# Chainsaw won't idle



## kzoolou (Mar 16, 2008)

I have a relatively new Husqvarna chainsaw that starts like a champ, but will only idle for a minute or so, then dies. Thinking that it's either a carb issue or something is up with the piston/sleeve, but I really don't know how to test either theory. Any ideas on where to start?


----------



## hankster (Jan 1, 1998)

kzoo, you going to be at M40 for racing? I can help you out there if I know you are going to be there.


----------



## kzoolou (Mar 16, 2008)

I may have to work part of the day, but if you're going to be out there, I will definitely swing out to check out the racing, pick your brain and hopefully learn a little something.


----------



## hankster (Jan 1, 1998)

Not sure what weekend I'll be out there. Just depends on work. I'll let you know.


----------



## Amain27 (Mar 21, 2010)

without checking the chainsaw out first hand its hard to say what the problem is, its like calling a car mechanic and asking him why your car wont start. My advice would be to replace the plug and buy a carb rebuild kit from your local dealer or order from a mower shop,but before you go to all that trouble,check and make sure your choke isnt "sticking" on. when the choke is on it will start and run with a normal idle until it warms up then it has a hard time idling,hence turning the choke off after warm up.:thumbsup:


----------



## Amain27 (Mar 21, 2010)

if the chainsaw is relatively new its unlikely the piston and sleeve,unless of course it was ran lean too many times, make sure you use the recommended ratio when mixing your fuel, 32:1, 20:1, are most common


----------



## kzoolou (Mar 16, 2008)

Thanks for the advice. I don't think it was run lean. I'm pretty good about that kind of stuff. I'll try the choke thing, then move on to the plug and carb rebuild kit. I probably only had about 10 hours total on the chainsaw, but I'll admit, I didn't do much to care for it. 

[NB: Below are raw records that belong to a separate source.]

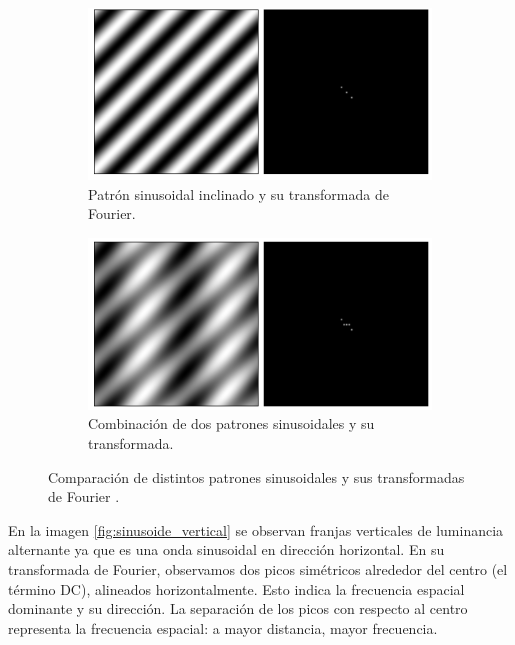 \begin{figure}[!htbp]
    \begin{subfigure}[b]{0.45\textwidth}
        \centering
        \includegraphics[width=\textwidth]{img/f3.png}
        \caption{Patrón sinusoidal inclinado y su transformada de Fourier.}
        \label{fig:sinusoide_inclinada}
    \end{subfigure}
    \hfill
    \begin{subfigure}[b]{0.45\textwidth}
        \centering
        \includegraphics[width=\textwidth]{img/f4.png}
        \caption{Combinación de dos patrones sinusoidales y su transformada.}
        \label{fig:suma_sinusoidales}
    \end{subfigure}

    \caption{Comparación de distintos patrones sinusoidales y sus transformadas de Fourier \parencite{leharFourier}.}
    \label{fig:cuadricula_sinusoidales}
\end{figure}


En la imagen \ref{fig:sinusoide_vertical} se observan franjas verticales de luminancia alternante ya que es una onda sinusoidal en dirección horizontal. En su transformada de Fourier, observamos dos picos simétricos alrededor del centro (el término DC), alineados horizontalmente. Esto indica la frecuencia espacial dominante y su dirección. La separación de los picos con respecto al centro representa la frecuencia espacial: a mayor distancia, mayor frecuencia. 



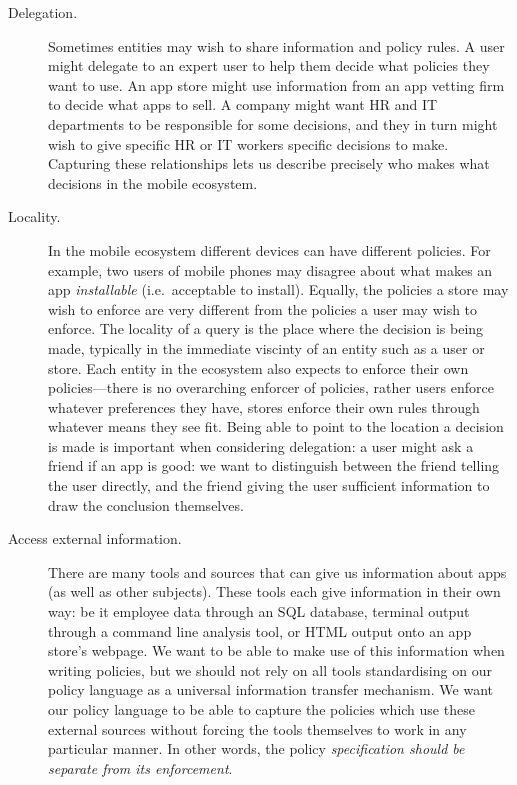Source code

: \documentclass[thesis.tex]{subfiles}
\begin{document}
\begin{description}
\item[Delegation.] Sometimes entities may wish to
share information and policy rules. A user might delegate to an
expert user to help them decide what policies they want to use. An app
store might use information from an app vetting firm to decide what
apps to sell. A company might want HR and IT departments to be
responsible for some decisions, and they in turn might wish to give
specific HR or IT workers specific decisions to make. Capturing these
relationships lets us describe precisely who makes what decisions in
the mobile ecosystem.

\item[Locality.] In the mobile ecosystem different devices can have
different policies. For example, two users of mobile phones may
disagree about what makes an app \emph{installable}
(i{.}e{.}~acceptable to install). Equally, the policies a store may
wish to enforce are very different from the policies a user may wish
to enforce. The locality of a query is the place where the decision is being made, typically in the immediate viscinty of an entity such as a user or store. Each entity in the ecosystem also expects to enforce their
own policies---there is no overarching enforcer of policies, rather
users enforce whatever preferences they have, stores enforce their own
rules through whatever means they see fit. Being able to point to the
location a decision is made is important when considering delegation:
a user might ask a friend if an app is good: we want to distinguish
between the friend telling the user directly, and the friend giving
the user sufficient information to draw the conclusion themselves.

\item[Access external information.] There are many tools and sources
that can give us information about apps (as well as other
subjects). These tools each give information in their own way: be it
employee data through an SQL database, terminal output through a
command line analysis tool, or HTML output onto an app store's
webpage. We want to be able to make use of this information when
writing policies, but we should not rely on all tools standardising on
our policy language as a universal information transfer mechanism. We
want our policy language to be able to capture the policies which use
these external sources without forcing the tools themselves to work in
any particular manner. In other words, the policy \emph{specification
should be separate from its enforcement}.


\end{description}
\end{document}
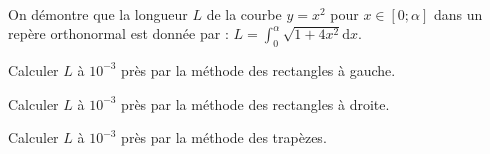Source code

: \exer{[INT-004]}
\setcounter{numques}{0}~\\

On démontre que la longueur $L$ de la courbe $y=x^2$ pour $x\in[0;\alpha]$ dans un repère orthonormal est donnée par :
$L=\int_0^\alpha\sqrt{1+4x^2}\text{d}x$.

\question{} Calculer $L$ à $10^{-3}$ près par la méthode des rectangles à gauche.

\question{} Calculer $L$ à $10^{-3}$ près par la méthode des rectangles à droite.

\question{} Calculer $L$ à $10^{-3}$ près par la méthode des trapèzes.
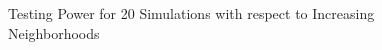 \documentclass[12pt]{article}
\begin{document}
\begin{figure}[htbp]
\hfil
{}
\caption{Testing Power for 20 Simulations with respect to Increasing Neighborhoods}
\label{figSim2}
\end{figure}
\end{document}
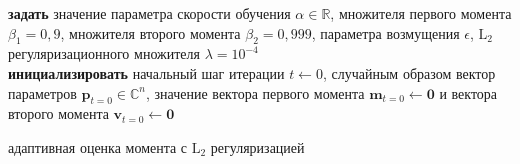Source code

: \begin{algorithm}[H]
    \renewcommand{\algorithmcfname}{Adam}
    \textbf{задать} значение параметра скорости обучения $\alpha\in\mathbb{R}$, множителя первого момента  $\beta_1=0,9$, множителя второго момента  $\beta_2=0,999$, параметра возмущения $\epsilon$, $\text{L}_2$ регуляризационного множителя $\lambda=10^{-4}$\\
    \textbf{инициализировать} начальный шаг итерации $t \leftarrow 0$, случайным образом вектор параметров $\mathbf{p}_{t=0}\in\mathbb{C}^n$, значение вектора первого момента $\mathbf{m}_{t=0} \leftarrow \mathbf{0}$ и вектора второго момента $\mathbf{v}_{t=0} \leftarrow \mathbf{0}$ \\
    \caption{адаптивная оценка момента с $\text{L}_2$ регуляризацией}
\end{algorithm}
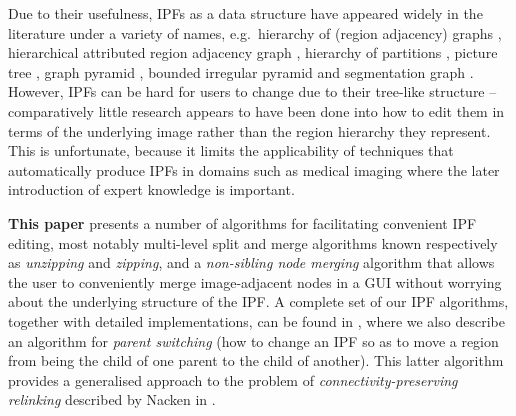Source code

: \documentclass[10pt,twocolumn,twoside]{IEEEtran}
\begin{document}
Due to their usefulness, IPFs as a data structure have appeared widely in the literature under a variety of names, e.g.~hierarchy of (region adjacency) graphs \cite{kropatsch04,nacken95,shen97}, hierarchical attributed region adjacency graph \cite{fischer04}, hierarchy of partitions \cite{haxhimusa03,lezoray06}, picture tree \cite{andrade03}, graph pyramid \cite{kerren06}, bounded irregular pyramid \cite{marfil07} and segmentation graph \cite{borenstein06}. However, IPFs can be hard for users to change due to their tree-like structure -- comparatively little research appears to have been done into how to edit them in terms of the underlying image rather than the region hierarchy they represent. This is unfortunate, because it limits the applicability of techniques that automatically produce IPFs in domains such as medical imaging where the later introduction of expert knowledge is important.

\textbf{This paper} presents a number of algorithms for facilitating convenient IPF editing, most notably multi-level split and merge algorithms known respectively as \emph{unzipping} and \emph{zipping}, and a \emph{non-sibling node merging} algorithm that allows the user to conveniently merge image-adjacent nodes in a GUI without worrying about the underlying structure of the IPF. A complete set of our IPF algorithms, together with detailed implementations, can be found in \cite{golodetz11}, where we also describe an algorithm for \emph{parent switching} (how to change an IPF so as to move a region from being the child of one parent to the child of another). This latter algorithm provides a generalised approach to the problem of \emph{connectivity-preserving relinking} described by Nacken in \cite{nacken95}.

\end{document}
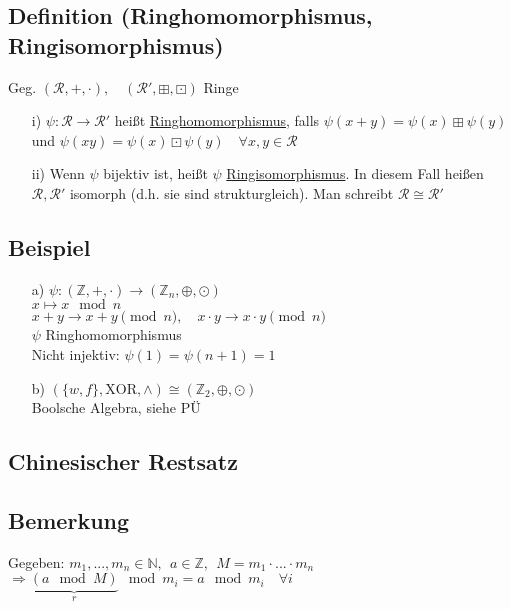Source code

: \documentclass[a4paper, 12pt,titlepage, pdf, headsepline]{article}
\newcommand{\uline}[1]{\underline{#1}}
\renewcommand{\>}{\rightarrow}
\renewcommand{\*}{\cdot}
\begin{document}
	      \subsection{Definition (Ringhomomorphismus, Ringisomorphismus)}
	      Geg. $(\mathcal{R}, + , \cdot),\quad (\mathcal{R}', \boxplus, \boxdot)$  Ringe
	      \begin{itemize}
	      	\item[i)]$\psi: \mathcal{R} \rightarrow \mathcal{R}'$ heißt \uline{Ringhomomorphismus}, falls $\psi(x+y) = \psi(x) \boxplus \psi(y)$ und $\psi(xy)= \psi(x) \boxdot \psi(y)\quad \forall x,y \in \mathcal{R}$
	      	\item[ii)] Wenn $\psi$ bijektiv ist, heißt $\psi$ \uline{Ringisomorphismus}. In diesem Fall heißen $\mathcal{R}, \mathcal{R}'$ isomorph (d.h. sie sind strukturgleich). Man schreibt $\mathcal{R} \cong \mathcal{R}'$
	      \end{itemize}
	      	
	      \subsection{Beispiel}
	      \begin{itemize}
	      	\item[a)] $\psi: (\mathds{Z}, + ,\cdot) \rightarrow (\mathds{Z}_n,\oplus, \odot)$\\
	      	      \noindent\hspace*{17mm}$x \mapsto x \mod n$\\
	      	      $x +y \rightarrow x+y \pmod{n},\quad x \cdot y \rightarrow x \cdot y \pmod{n}$\\
	      	      $\psi$ Ringhomomorphismus\\
	      	      Nicht injektiv: $\psi(1)=\psi(n+1)=1$
	      	\item[b)]  $(\{w,f\}, \text{XOR}, \land) \cong (\mathds{Z}_2, \oplus, \odot)$\\
	      	      Boolsche Algebra, siehe PÜ
	      \end{itemize}
	      \subsection*{Chinesischer Restsatz}
	      \subsection{Bemerkung}
	      \label{4.10}
	      Gegeben: $m_1,...,m_n \in \mathds{N},~~ a \in \mathds{Z},~~ M = m_1 \cdot ... \cdot m_n$ \\
	      \noindent\hspace*{11mm}$\Rightarrow\underbrace{(a \mod M)}_{r} \mod m_i = a \mod m_i \quad\forall i$
\end{document}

It's really kind of a project for me to learn a little more about small engines. It's something that I'd like to be semi-competent at. I'm usually on hobbytalk for RC stuff and I noticed the small engine repair threads so I figured I'd throw my issue up here and see if I could get some idea on how to fix the thing.


----------



## sheds_1 (May 1, 2010)

I had a similar problem and it was the choke sticking open..check that first.


----------



## kzoolou (Mar 16, 2008)

Not to sound ignorant, but how would one go about checking to see if the choke is stuck open? I push the choke tab in once it almost starts, pull the chord, it starts, idles high, I can hit the throttle and it goes pretty good, but when the idle settles back down, it stalls.

Guess I should figure out what that little blue tab is actually connected to on my saw


----------